Why these features? MFCCs capture timbral envelope; RMS captures dynamics; centroid captures brightness; spread captures noisiness. Together, they form a compact representation that distinguishes most musical timbres (voice vs. piano vs. drums, bright vs. dark, loud vs. soft). The per-dimension histogram model assumes feature independence — a simplification, but effective for corpus mosaicking.

Applications

Timbral transfer / style emulation

Use case: Corpus A = recordings of a specific instrument (e.g., cello), Corpus B = a different instrument (e.g., voice). The output resynthesises the voice such that its timbral distribution matches the cello — a form of timbre transfer without machine learning.

Settings: Balanced preset, Symmetric KL. Output duration = length of desired output.

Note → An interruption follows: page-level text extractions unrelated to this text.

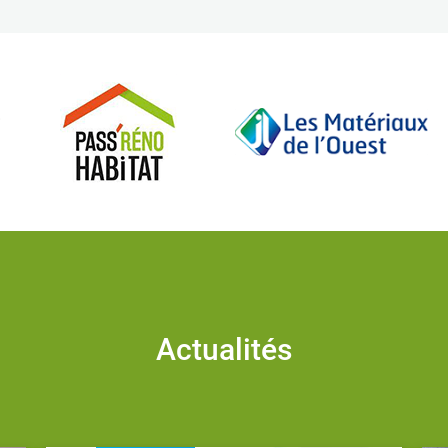
Actualités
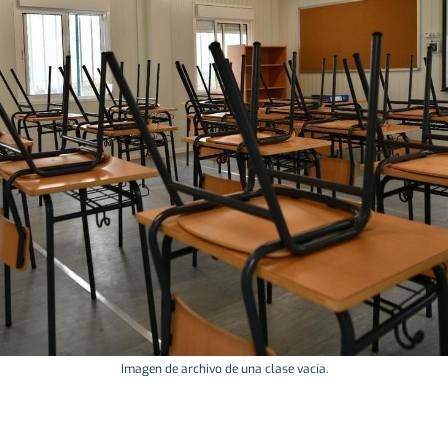
Imagen de archivo de una clase vacía.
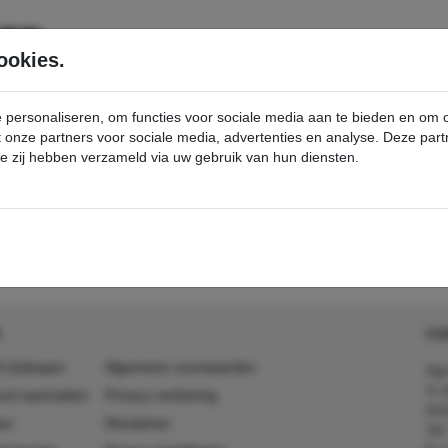
SERVICE
PRODUCTEN
ookies.
e personaliseren, om functies voor sociale media aan te bieden en om
et onze partners voor sociale media, advertenties en analyse. Deze p
die zij hebben verzameld via uw gebruik van hun diensten.
ortingen & Promoties
best-buy
detail - - Kärcher Professional Webshop
CO
 (in)kopen
Algemene voorwaarden
Agr
In 
ount aanmaken
Privacy verklaring
641
es
Disclaimer
Tel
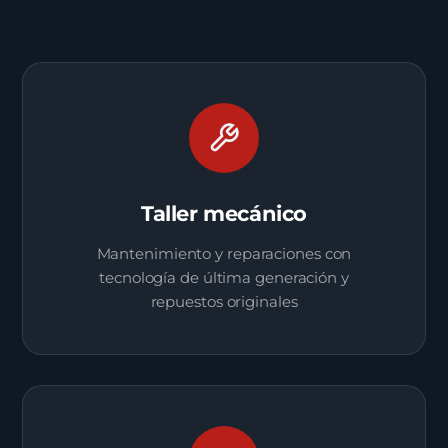
Taller mecánico
Mantenimiento y reparaciones con
tecnología de última generación y
repuestos originales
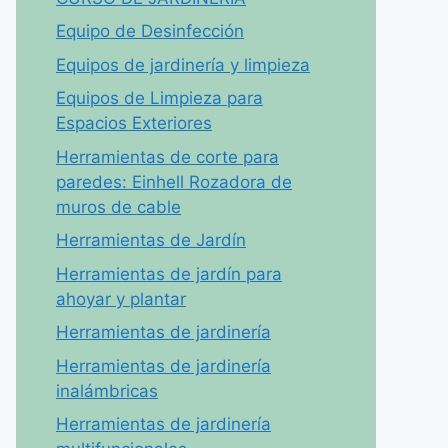
Equipo de Desinfección
Equipos de jardinería y limpieza
Equipos de Limpieza para
Espacios Exteriores
Herramientas de corte para
paredes: Einhell Rozadora de
muros de cable
Herramientas de Jardín
Herramientas de jardín para
ahoyar y plantar
Herramientas de jardinería
Herramientas de jardinería
inalámbricas
Herramientas de jardinería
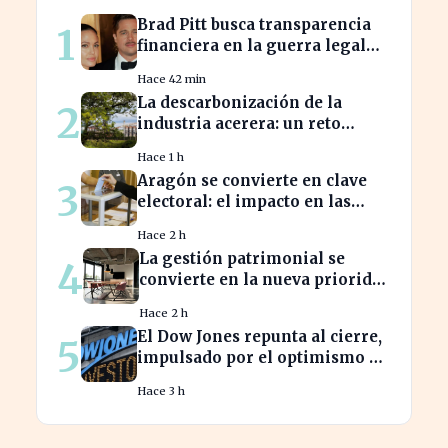
Brad Pitt busca transparencia
1
financiera en la guerra legal
con Angelina Jolie
Hace 42 min
La descarbonización de la
2
industria acerera: un reto
ambiental y económico crucial
Hace 1 h
Aragón se convierte en clave
3
electoral: el impacto en las
elecciones nacionales
Hace 2 h
La gestión patrimonial se
4
convierte en la nueva prioridad
de la banca española
Hace 2 h
El Dow Jones repunta al cierre,
5
impulsado por el optimismo en
tecnología y aeroespacial
Hace 3 h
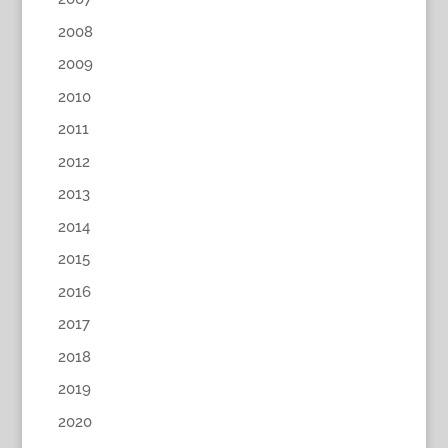
2008
2009
2010
2011
2012
2013
2014
2015
2016
2017
2018
2019
2020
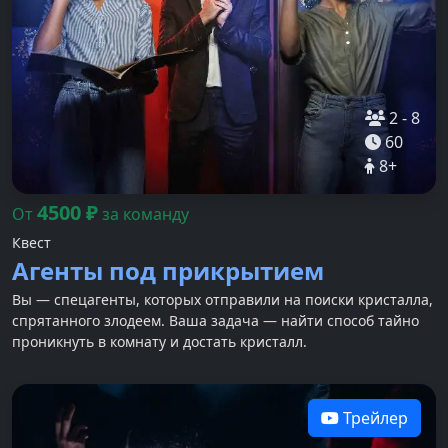
2
-
8
60
8
+
4500
₽
От
за команду
Квест
Агенты под прикрытием
Вы — спецагенты, которых отправили на поиски кристалла,
спрятанного злодеем. Ваша задача — найти способ тайно
проникнуть в комнату и достать кристалл.
Трейлер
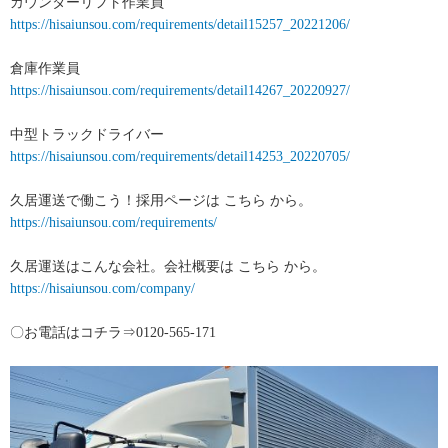
カウンターリフト作業員
https://hisaiunsou.com/requirements/detail15257_20221206/
倉庫作業員
https://hisaiunsou.com/requirements/detail14267_20220927/
中型トラックドライバー
https://hisaiunsou.com/requirements/detail14253_20220705/
久居運送で働こう！採用ページは こちら から。
https://hisaiunsou.com/requirements/
久居運送はこんな会社。会社概要は こちら から。
https://hisaiunsou.com/company/
〇お電話はコチラ⇒0120-565-171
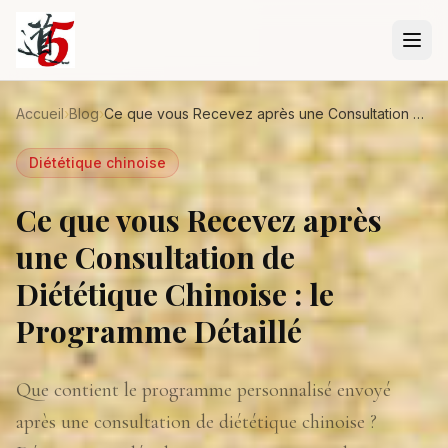
Aller au contenu principal
Accueil
›
Blog
›
Ce que vous Recevez après une Consultation de Diététique Chinoise : le Programme Détaillé
Diététique chinoise
Ce que vous Recevez après
une Consultation de
Diététique Chinoise : le
Programme Détaillé
Que contient le programme personnalisé envoyé
après une consultation de diététique chinoise ?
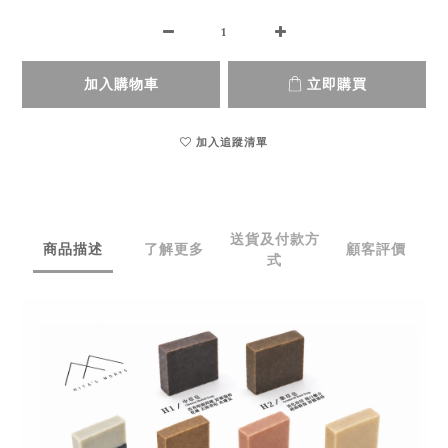
加入購物車
立即購買
加入追蹤清單
送貨及付款方
商品描述
了解更多
顧客評價
式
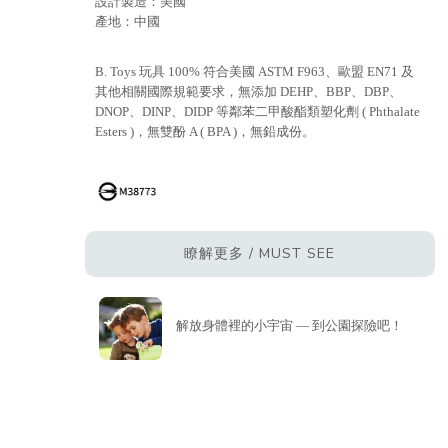
設計製造：美國
產地：中國
B. Toys 玩具 100% 符合美國 ASTM F963、歐盟 EN71 及
其他相關國際規範要求，無添加 DEHP、BBP、DBP、
DNOP、DINP、DIDP 等鄰苯二甲酸酯類塑化劑 ( Phthalate
Esters )，無雙酚 A ( BPA )，無鉛成份。
瞭解更多 / MUST SEE
解放身體裡的小宇宙 — 到公園探險吧！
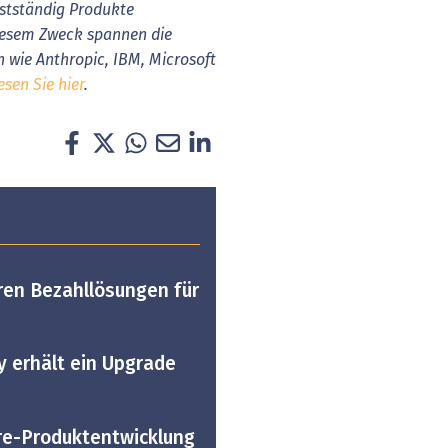
bstständig Produkte
iesem Zweck spannen die
wie Anthropic, IBM, Microsoft
sen Sie hier
.
ren Bezahllösungen für
y erhält ein Upgrade
re-Produktentwicklung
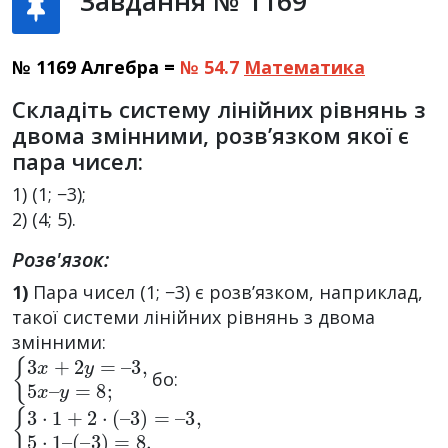
Завдання № 1169
№ 1169 Алгебра =
№ 54.7
Математика
Складіть систему лінійних рівнянь з
двома змінними, розв’язком якої є
пара чисел:
1) (1; −3);
2) (4; 5).
Розв'язок:
1)
Пара чисел (1; −3) є розв’язком, наприклад,
такої системи лінійних рівнянь з двома
змінними:
{
3
3
,
5
x
x
+
–
2
y
y
=
=
8
–
;
бо:
{
(
–
3
3
·
1
)
=
+
8.
2
·
(
–
3
)
=
–
3
,
5
·
1
–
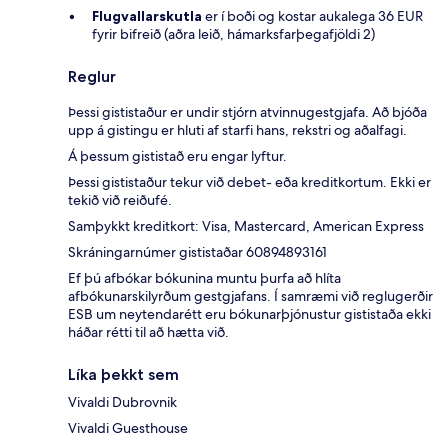
Flugvallarskutla
er í boði og kostar aukalega 36 EUR
fyrir bifreið (aðra leið, hámarksfarþegafjöldi 2)
Reglur
Þessi gististaður er undir stjórn atvinnugestgjafa. Að bjóða
upp á gistingu er hluti af starfi hans, rekstri og aðalfagi.
Á þessum gististað eru engar lyftur.
Þessi gististaður tekur við debet- eða kreditkortum. Ekki er
tekið við reiðufé.
Samþykkt kreditkort: Visa, Mastercard, American Express
Skráningarnúmer gististaðar 60894893161
Ef þú afbókar bókunina muntu þurfa að hlíta
afbókunarskilyrðum gestgjafans. Í samræmi við reglugerðir
ESB um neytendarétt eru bókunarþjónustur gististaða ekki
háðar rétti til að hætta við.
Líka þekkt sem
Vivaldi Dubrovnik
Vivaldi Guesthouse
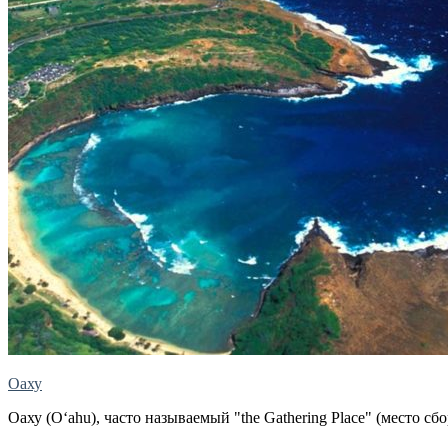
Оаху
Оаху (Oʻahu), часто называемый "the Gathering Place" (место сб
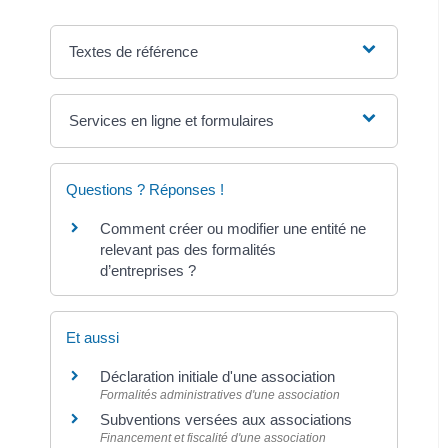
Textes de référence
Services en ligne et formulaires
Questions ? Réponses !
Comment créer ou modifier une entité ne
relevant pas des formalités
d’entreprises ?
Et aussi
Déclaration initiale d'une association
Formalités administratives d'une association
Subventions versées aux associations
Financement et fiscalité d'une association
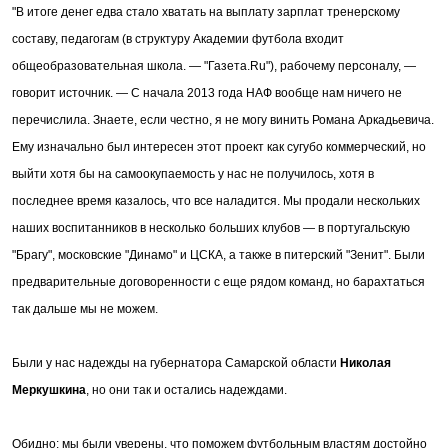
"В итоге денег едва стало хватать на выплату зарплат тренерскому
составу, педагогам (в структуру Академии футбола входит
общеобразовательная школа. — "Газета.Ru"), рабочему персоналу, —
говорит источник. — С начала 2013 года НАФ вообще нам ничего не
перечислила. Знаете, если честно, я не могу винить Романа Аркадьевича.
Ему изначально был интересен этот проект как сугубо коммерческий, но
выйти хотя бы на самоокупаемость у нас не получилось, хотя в
последнее время казалось, что все наладится. Мы продали нескольких
наших воспитанников в несколько больших клубов — в португальскую
"Брагу", московские "Динамо" и ЦСКА, а также в питерский "Зенит". Были
предварительные договоренности с еще рядом команд, но барахтаться
так дальше мы не можем.
Были у нас надежды на губернатора Самарской области
Николая
Меркушкина
, но они так и остались надеждами.
Обидно: мы были уверены, что поможем футбольным властям достойно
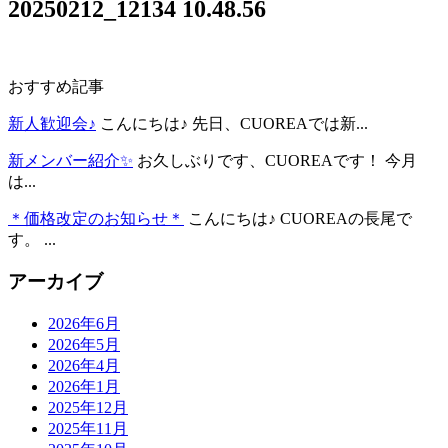
20250212_12134 10.48.56
おすすめ記事
新人歓迎会♪
こんにちは♪ 先日、CUOREAでは新...
新メンバー紹介✨
お久しぶりです、CUOREAです！ 今月
は...
＊価格改定のお知らせ＊
こんにちは♪ CUOREAの長尾で
す。 ...
アーカイブ
2026年6月
2026年5月
2026年4月
2026年1月
2025年12月
2025年11月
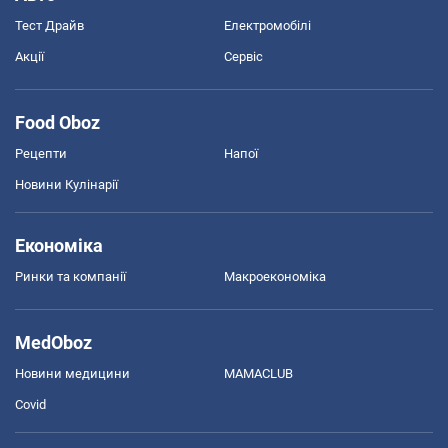
Тест Драйв
Електромобілі
Акції
Сервіс
Food Oboz
Рецепти
Напої
Новини Кулінарії
Економіка
Ринки та компанії
Макроекономіка
MedOboz
Новини медицини
MAMACLUB
Covid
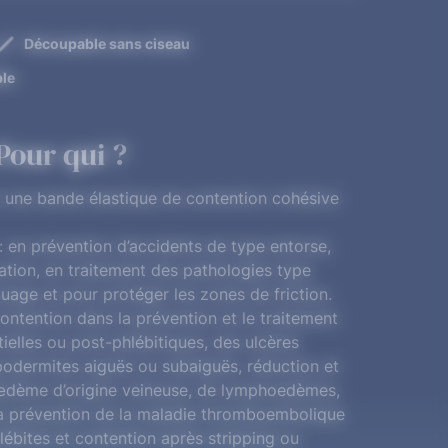
Découpable sans ciseau
ble
Pour qui ?
une bande élastique de contention cohésive
: en prévention d’accidents de type entorse,
xation, en traitement des pathologies type
uage et pour protéger les zones de friction.
ontention dans la prévention et le traitement
ielles ou post-phlébitiques, des ulcères
odermites aiguës ou subaiguës, réduction et
l’œdème d’origine veineuse, de lymphoedèmes,
la prévention de la maladie thromboembolique
ébites et contention après stripping ou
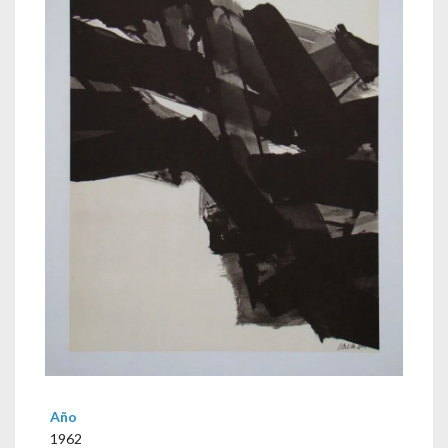
Año
1962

Corpus summarisation / interpolation

Use case: Corpus A = long recording, Corpus B = short fragments from the same recording. The output selects grains that approximate the long recording's distribution — effectively a "timbre summary".

Settings: Fine match preset, output duration shorter than original.

Experimental / generative music

Use case: Corpus A = desired timbral "target" (e.g., a specific synthetic texture), Corpus B = a large database of found sounds. The output is a mosaic that sounds like it's made from Corpus B but with the distribution of Corpus A.

Settings: Custom: high histogram bins (48), large candidate pool (80), forward KL for mode-seeking (extreme timbral focus).

Workflow: Voice → cello timbre transfer

Corpus A (reference): 5 minutes of solo cello (sustained tones, pizzicato, arco).
Corpus B (source): 2 minutes of spoken voice (vowels, consonants, breaths).
Settings: Balanced preset, Symmetric KL, output_duration = 30 s.
Result: The output sounds like voice fragments but with the timbral distribution of cello — vocal formants shaped like cello spectral envelopes.

Workflow: Drum loop → ambient texture

Corpus A (reference): 10-minute ambient drone (sustained, smooth).
Corpus B (source): 30-second drum loop (transient-rich, noisy).
Settings: Forward KL (mode-seeking), Coarse preset, output_duration = 60 s.
Result: The output selects drum hits whose spectral features match the drone's distribution — likely quiet, sustained drum sounds (e.g., cymbal rolls, tom sustains) rather than attacks.

Workflow: Corpus interpolation (morphing)

Corpus A: Bright, high-centroid sounds (e.g., piccolo, bells).
Corpus B: Dark, low-centroid sounds (e.g., bass clarinet, cello).
Settings: Symmetric KL, Balanced preset. Morph by mixing reference histograms: to interpolate, create a custom target distribution: 0.5×P_A + 0.5×P_B (requires manual histogram combination).
Result: Output sounds like a timbral cross-fade between the two extremes.

Troubleshooting:
Output sounds static / repetitive: If Corpus B has few distinct grains (small folder or short files), the algorithm will reuse grains. Increase Max_files_per_corpus or use larger Corpus B.
KL barely decreases: If P and Q are already similar from the start, or if Corpus B cannot match P's distribution (e.g., Corpus B has no high-centroid sounds but P has high centroid mass). Check the visualisation histogram.
Output clicks at grain boundaries: Increase Crossfade (e.g., 0.02–0.05 s). Ensure overlap ratio > 1:1.
Processing is slow: Reduce candidate_pool (20–30), reduce histogram_bins (16–24), or use Coarse preset. Also reduce nBins for faster histogram updates.
Corpus B has many files, but script uses only a few: Check Max_files_per_corpus — 0 = no limit. Also ensure files are longer than frame_length + hop_size (short files are skipped).

Visualisation: P vs. Q histograms

When Draw_visualization is enabled, the script displays:
  • Title bar — preset name and displayed feature dimension
  • Histogram panel — light blue bars = reference distribution P (Corpus A), red bars = achieved distribution Q (output mosaic).
  • Legend — KL mode, bin count, initial and final KL values.
The histogram shows how well the greedy selection matched the target distribution. If red bars poorly match blue bars, try increasing candidate_pool or histogram_bins, or switch KL mode.
Grain boundary overlap: The script places grains at intervals of frame_length - crossfade. If crossfade is large (e.g., frame_length/2), grains overlap significantly, producing smooth transitions. Overlap ratio presets (1:2, 1:4, 1:8) control how many grains overlap — higher overlap = smoother, more blurring.